Os efeitos do estresse são enormes. Sabemos que ele martela o sistema imunológico e pode ser um motor de surtos. Adicionar estresse a um Sistema Nervoso Central já sensibilizado é o equivalente a adicionar combustível a um incêndio. Quando você é um indivíduo sem dor, pode ter altos níveis de estresse até certo ponto, mas se já estiver com dor, isso pode piorar muito rapidamente. Com o passar dos  meses,  refleti  sobre  os  momentos  em  que  minha  dor  piorava.  Eu costumava estar com dor por 3-4 dias depois de sair tarde e beber álcool, quando todo o meu sistema auto-imune era atropelado. Ao refletir sobre o pior episódio de dor que eu já tive, lembrei-me de como foi ao começar um novo trabalho, trabalhando 16 horas por dia. A chave aqui é procurar padrões para sua dor e identificar por que os dias ruins são ruins.

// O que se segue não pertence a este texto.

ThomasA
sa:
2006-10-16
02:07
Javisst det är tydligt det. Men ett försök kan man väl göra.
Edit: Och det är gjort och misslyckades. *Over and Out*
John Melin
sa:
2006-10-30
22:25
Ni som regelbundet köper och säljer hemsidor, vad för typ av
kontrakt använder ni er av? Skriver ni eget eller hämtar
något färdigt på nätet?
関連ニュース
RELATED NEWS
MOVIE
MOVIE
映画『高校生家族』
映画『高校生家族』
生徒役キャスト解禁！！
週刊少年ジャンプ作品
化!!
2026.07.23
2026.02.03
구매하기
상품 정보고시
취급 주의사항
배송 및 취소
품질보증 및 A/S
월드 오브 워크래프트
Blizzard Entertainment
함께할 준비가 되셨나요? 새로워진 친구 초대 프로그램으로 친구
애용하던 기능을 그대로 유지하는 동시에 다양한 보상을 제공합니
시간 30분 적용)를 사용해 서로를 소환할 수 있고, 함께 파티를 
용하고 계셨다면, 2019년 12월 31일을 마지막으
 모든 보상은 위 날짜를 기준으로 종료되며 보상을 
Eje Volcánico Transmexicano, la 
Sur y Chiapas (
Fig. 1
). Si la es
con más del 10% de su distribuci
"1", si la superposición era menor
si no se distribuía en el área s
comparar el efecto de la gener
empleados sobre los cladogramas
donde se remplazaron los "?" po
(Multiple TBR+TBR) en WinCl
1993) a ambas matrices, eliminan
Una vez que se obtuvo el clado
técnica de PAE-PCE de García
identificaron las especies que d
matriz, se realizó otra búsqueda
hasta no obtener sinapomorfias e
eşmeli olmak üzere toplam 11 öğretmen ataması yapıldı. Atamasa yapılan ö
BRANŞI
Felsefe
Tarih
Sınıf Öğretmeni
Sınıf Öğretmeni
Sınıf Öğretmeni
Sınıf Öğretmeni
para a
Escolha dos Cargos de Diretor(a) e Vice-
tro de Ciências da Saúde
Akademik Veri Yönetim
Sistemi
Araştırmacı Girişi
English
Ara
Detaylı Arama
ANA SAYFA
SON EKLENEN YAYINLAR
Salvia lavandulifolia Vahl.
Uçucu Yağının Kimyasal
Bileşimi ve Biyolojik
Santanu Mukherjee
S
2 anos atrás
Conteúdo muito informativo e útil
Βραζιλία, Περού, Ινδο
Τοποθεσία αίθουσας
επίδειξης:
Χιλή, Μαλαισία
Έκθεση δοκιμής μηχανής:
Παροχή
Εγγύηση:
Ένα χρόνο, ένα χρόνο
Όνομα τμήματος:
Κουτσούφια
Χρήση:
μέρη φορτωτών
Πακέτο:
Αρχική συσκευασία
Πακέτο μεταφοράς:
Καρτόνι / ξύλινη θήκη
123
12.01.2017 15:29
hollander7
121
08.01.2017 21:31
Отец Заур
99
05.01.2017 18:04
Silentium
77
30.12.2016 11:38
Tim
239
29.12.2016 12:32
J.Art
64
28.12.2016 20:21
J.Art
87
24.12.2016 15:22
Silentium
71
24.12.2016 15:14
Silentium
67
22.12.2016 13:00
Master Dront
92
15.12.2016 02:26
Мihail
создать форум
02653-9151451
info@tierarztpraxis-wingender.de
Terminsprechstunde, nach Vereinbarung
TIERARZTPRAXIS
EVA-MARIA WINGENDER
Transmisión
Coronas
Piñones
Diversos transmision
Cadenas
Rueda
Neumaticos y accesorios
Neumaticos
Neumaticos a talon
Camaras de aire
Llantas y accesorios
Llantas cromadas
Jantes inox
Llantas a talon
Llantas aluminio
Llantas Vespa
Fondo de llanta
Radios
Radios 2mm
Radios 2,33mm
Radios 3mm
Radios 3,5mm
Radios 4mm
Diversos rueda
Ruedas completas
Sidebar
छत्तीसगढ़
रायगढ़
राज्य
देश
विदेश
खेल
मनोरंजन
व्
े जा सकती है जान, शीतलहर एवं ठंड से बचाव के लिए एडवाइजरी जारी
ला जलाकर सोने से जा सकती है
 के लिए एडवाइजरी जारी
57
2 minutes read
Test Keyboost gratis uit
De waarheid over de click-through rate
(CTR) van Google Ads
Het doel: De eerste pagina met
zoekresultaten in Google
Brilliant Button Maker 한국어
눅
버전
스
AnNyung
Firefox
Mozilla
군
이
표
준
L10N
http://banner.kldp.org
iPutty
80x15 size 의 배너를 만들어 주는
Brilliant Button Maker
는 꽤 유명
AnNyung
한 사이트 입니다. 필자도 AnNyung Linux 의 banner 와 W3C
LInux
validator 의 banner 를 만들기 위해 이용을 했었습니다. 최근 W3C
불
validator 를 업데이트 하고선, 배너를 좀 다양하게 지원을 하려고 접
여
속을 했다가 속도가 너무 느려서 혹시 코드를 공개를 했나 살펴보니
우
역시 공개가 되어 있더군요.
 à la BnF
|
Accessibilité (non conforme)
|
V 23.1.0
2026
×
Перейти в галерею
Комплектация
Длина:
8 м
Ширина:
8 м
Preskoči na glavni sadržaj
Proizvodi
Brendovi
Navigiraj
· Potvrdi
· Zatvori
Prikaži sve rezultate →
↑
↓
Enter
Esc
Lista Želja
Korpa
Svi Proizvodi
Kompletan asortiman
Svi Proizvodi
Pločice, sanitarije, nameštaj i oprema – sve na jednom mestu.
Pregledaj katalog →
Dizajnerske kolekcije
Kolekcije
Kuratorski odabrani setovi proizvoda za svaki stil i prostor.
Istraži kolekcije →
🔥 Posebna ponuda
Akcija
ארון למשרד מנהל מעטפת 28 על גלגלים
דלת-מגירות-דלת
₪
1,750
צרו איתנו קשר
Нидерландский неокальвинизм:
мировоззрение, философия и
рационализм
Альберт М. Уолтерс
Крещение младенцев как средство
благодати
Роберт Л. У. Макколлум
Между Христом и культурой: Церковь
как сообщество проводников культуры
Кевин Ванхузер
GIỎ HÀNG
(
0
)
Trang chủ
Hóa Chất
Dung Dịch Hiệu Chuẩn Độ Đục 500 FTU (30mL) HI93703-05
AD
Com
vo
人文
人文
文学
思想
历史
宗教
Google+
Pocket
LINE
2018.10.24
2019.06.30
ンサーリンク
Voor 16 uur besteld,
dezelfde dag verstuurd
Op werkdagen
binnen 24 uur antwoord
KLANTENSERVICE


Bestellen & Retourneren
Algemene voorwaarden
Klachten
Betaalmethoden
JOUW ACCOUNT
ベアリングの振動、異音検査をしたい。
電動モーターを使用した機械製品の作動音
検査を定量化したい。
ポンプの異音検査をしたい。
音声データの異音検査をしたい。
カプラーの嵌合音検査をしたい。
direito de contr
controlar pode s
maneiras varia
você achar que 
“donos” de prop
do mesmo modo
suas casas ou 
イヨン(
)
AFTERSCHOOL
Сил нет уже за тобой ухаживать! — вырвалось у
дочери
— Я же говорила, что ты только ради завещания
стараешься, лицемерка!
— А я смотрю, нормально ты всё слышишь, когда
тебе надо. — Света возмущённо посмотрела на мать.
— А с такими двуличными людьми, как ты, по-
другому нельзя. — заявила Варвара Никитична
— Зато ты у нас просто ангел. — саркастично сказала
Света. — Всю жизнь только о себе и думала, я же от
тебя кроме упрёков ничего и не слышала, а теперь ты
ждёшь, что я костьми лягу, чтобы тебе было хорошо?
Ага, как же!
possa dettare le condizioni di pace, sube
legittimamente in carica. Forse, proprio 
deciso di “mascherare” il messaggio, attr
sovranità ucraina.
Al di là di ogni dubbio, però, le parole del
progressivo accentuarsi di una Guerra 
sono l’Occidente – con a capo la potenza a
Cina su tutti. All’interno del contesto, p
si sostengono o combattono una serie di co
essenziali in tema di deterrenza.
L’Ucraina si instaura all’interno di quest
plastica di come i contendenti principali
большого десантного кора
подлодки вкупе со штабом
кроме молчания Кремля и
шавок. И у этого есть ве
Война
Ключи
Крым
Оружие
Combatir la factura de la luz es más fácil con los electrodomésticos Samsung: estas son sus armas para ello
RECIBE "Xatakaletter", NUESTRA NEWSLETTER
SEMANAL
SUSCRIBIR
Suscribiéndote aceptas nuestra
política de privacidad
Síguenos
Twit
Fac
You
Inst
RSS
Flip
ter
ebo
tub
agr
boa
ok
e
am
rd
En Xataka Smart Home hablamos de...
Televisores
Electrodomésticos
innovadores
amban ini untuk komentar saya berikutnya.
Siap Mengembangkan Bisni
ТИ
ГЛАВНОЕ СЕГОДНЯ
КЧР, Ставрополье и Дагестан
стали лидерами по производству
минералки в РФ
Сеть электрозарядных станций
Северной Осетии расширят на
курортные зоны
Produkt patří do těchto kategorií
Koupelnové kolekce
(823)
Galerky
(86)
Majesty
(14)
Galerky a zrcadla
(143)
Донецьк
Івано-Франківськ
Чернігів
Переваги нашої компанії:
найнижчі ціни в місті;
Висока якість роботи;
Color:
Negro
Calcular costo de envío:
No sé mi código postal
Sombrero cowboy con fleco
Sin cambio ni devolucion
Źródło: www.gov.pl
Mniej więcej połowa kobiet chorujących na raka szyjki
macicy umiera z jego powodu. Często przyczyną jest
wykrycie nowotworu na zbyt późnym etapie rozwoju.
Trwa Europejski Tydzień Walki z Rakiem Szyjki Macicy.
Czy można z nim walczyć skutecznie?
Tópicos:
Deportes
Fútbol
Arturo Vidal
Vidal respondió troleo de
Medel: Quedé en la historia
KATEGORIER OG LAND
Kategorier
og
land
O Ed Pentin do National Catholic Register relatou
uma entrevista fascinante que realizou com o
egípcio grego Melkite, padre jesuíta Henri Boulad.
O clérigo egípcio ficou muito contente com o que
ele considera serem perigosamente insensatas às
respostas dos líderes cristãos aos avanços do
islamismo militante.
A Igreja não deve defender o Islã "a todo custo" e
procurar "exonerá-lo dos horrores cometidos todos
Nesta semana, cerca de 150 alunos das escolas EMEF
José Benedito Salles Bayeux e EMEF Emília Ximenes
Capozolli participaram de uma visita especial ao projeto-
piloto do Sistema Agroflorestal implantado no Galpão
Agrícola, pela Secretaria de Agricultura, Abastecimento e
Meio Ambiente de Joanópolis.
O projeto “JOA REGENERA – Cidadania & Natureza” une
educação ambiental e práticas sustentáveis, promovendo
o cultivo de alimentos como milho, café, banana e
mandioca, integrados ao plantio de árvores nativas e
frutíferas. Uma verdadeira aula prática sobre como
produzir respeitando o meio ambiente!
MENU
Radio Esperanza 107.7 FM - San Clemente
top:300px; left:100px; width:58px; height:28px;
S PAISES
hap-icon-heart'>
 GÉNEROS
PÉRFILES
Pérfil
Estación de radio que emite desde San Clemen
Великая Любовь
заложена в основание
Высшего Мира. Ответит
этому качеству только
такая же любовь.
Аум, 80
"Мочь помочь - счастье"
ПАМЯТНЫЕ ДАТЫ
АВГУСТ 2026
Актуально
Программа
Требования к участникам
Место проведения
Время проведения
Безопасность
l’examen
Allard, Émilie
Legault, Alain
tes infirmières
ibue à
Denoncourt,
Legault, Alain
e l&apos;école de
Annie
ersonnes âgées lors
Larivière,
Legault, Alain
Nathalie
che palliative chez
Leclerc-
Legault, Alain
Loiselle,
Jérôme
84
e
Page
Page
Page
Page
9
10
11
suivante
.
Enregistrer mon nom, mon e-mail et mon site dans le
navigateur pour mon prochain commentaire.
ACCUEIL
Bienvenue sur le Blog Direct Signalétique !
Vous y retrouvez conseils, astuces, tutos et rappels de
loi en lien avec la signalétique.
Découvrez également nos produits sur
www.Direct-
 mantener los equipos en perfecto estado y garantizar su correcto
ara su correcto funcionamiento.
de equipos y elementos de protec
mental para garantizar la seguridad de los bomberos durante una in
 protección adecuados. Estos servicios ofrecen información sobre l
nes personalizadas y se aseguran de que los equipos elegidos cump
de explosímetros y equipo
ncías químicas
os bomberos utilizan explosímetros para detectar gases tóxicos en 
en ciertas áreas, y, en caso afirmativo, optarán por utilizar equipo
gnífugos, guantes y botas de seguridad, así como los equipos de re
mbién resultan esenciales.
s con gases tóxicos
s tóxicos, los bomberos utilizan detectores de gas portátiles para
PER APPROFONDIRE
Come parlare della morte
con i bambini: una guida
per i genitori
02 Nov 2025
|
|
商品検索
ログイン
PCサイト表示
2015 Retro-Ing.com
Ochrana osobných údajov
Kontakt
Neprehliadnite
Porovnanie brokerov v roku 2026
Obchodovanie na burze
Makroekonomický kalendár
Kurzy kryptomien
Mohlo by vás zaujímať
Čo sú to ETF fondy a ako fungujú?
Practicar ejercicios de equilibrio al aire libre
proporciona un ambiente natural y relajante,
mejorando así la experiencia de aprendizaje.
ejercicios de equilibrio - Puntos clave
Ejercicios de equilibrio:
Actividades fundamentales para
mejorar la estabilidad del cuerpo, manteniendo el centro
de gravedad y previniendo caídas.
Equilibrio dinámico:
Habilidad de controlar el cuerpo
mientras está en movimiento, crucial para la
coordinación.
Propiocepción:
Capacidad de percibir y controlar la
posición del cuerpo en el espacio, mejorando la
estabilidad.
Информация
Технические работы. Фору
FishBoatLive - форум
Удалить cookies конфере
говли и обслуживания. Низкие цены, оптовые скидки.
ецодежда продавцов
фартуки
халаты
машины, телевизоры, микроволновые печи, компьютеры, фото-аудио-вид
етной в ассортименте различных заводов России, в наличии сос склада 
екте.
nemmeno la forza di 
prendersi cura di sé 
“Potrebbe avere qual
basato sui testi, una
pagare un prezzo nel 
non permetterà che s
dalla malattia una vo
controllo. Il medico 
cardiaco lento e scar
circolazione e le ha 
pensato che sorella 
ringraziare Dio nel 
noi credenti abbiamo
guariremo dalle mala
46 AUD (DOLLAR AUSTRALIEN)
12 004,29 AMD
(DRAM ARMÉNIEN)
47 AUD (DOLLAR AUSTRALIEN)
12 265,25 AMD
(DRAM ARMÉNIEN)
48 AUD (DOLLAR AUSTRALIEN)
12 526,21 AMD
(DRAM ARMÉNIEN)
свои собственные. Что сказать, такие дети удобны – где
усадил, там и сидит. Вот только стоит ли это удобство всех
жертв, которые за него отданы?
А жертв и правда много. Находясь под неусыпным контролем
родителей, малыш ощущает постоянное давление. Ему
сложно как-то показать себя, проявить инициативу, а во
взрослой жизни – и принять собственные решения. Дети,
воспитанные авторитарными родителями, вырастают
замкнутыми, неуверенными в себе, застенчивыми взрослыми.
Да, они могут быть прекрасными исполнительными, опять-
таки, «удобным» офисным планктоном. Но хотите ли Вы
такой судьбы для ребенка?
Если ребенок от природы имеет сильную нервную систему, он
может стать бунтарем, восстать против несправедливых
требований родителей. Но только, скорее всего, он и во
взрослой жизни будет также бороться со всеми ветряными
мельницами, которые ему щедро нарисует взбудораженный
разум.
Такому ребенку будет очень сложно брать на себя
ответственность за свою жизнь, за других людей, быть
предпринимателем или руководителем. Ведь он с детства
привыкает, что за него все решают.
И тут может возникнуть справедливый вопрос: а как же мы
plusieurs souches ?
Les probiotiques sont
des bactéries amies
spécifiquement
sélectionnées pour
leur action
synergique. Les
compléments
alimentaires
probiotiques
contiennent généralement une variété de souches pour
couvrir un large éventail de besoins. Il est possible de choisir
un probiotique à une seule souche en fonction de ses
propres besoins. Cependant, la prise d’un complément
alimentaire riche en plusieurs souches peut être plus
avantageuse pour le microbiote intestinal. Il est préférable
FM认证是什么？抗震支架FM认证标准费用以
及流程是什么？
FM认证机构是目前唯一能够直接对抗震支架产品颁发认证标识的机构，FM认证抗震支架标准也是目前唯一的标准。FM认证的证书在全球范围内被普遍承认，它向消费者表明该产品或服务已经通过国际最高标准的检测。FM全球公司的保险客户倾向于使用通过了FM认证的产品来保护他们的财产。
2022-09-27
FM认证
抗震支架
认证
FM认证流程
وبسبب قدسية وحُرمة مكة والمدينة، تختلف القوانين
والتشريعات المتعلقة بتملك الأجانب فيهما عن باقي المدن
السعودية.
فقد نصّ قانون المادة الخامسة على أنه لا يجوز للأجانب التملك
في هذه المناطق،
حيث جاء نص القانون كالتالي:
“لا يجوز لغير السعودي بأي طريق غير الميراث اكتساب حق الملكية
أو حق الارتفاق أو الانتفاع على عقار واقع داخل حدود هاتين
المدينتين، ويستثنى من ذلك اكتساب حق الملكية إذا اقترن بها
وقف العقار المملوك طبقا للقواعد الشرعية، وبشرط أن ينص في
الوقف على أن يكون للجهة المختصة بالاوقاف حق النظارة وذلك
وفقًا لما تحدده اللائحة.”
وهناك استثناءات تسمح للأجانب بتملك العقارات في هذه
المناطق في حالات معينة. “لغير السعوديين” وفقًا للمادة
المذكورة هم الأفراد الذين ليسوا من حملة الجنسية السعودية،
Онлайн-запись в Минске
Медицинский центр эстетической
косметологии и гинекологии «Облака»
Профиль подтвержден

Sinta-se nesses dias ruins e reflita sobre o que está acontecendo em sua vida – como você tem dormido, como está seu humor, como está sua saúde geral, se sente abatido? A coisa mais frustrante na dor persistente é não saber por que ela se intensifica. Assim que você começa a tornar os dias ruins menos imprevisíveis, esse é o catalisador para a recuperação. Ninguém pode eliminar todo o estresse de sua vida, mas podemos melhorar administrando-o e mantendo-o sob controle.

Confie no processo!

Esta  jornada  requer  tempo  e   paciência.  O meu terapeuta tinha  inicialmente  estimado  uma recuperação de 3 meses para mim, mas ela demorou o dobro disso. Foram necessárias  várias conversas por e-mail / telefone para ele me informar sobre o que estava acontecendo. Três meses após o tratamento começar, eu me lembro de estar com tanta dor quanto estava no inicio e quase desisti de tudo. No entanto, as trocas de e-mails nessa época mostram sinais de frustração e estresse, pois eu reclamava de estar “me matando para ficar longe do esporte” e “disposto a tentar qualquer coisa” – em retrospectiva, essas são indicações que meus níveis de relaxamento não estavam onde precisavam estar! E ainda assim, apesar de todos os pontos baixos ao longo do caminho, eu finalmente melhorei! Mais uma vez, em retrospectiva, tudo faz sentido: eu estava vivendo com dor há mais de três anos, não ia resolver da noite para o dia! O corpo pode ter que experimentar um movimento normal, relaxado e desprotegido centenas  de vezes antes de perceber que omovimento não é mais uma ameaça. Também levará tempo para entender e apreciar o papel do estresse em todo o sistema. Foi provavelmente só quando comecei a sentir menos dor por vários meses que comecei a acreditar realmente nessa abordagem – mas há um efeito de bola de neve nisso tudo porque, uma vez que você começa a ver que está funcionando, começa a ficar muito melhor em controlar sua dor. É preciso muita coragem para aceitar isso e fazer mudanças drásticas na sua vida e em sua perspectiva. Mas se você é alguém com dor, confie no processo e colherá os benefícios!

Resumo

Espero que alguns de vocês tenham ganhado alguma coisa lendo minha história. Minhas experiências com a dor crônica foram decisivas para eu mudar de carreira (para fisioterapia), e se a minha experiência trouxe uma sensação de otimismo para apenas uma pessoa que seja por aí, considero que valeu a pena! Se a minha história não diz nada a você, talvez ela diga algo a outros. Repasse a eles, amigos, parentes, conhecidos, a minha experiência. Espero que ela mostre que, por mais ruim que o panorama possa parecer às vezes, existe uma resposta para a dor crônica e, com a abordagem correta, você pode e vai melhorar.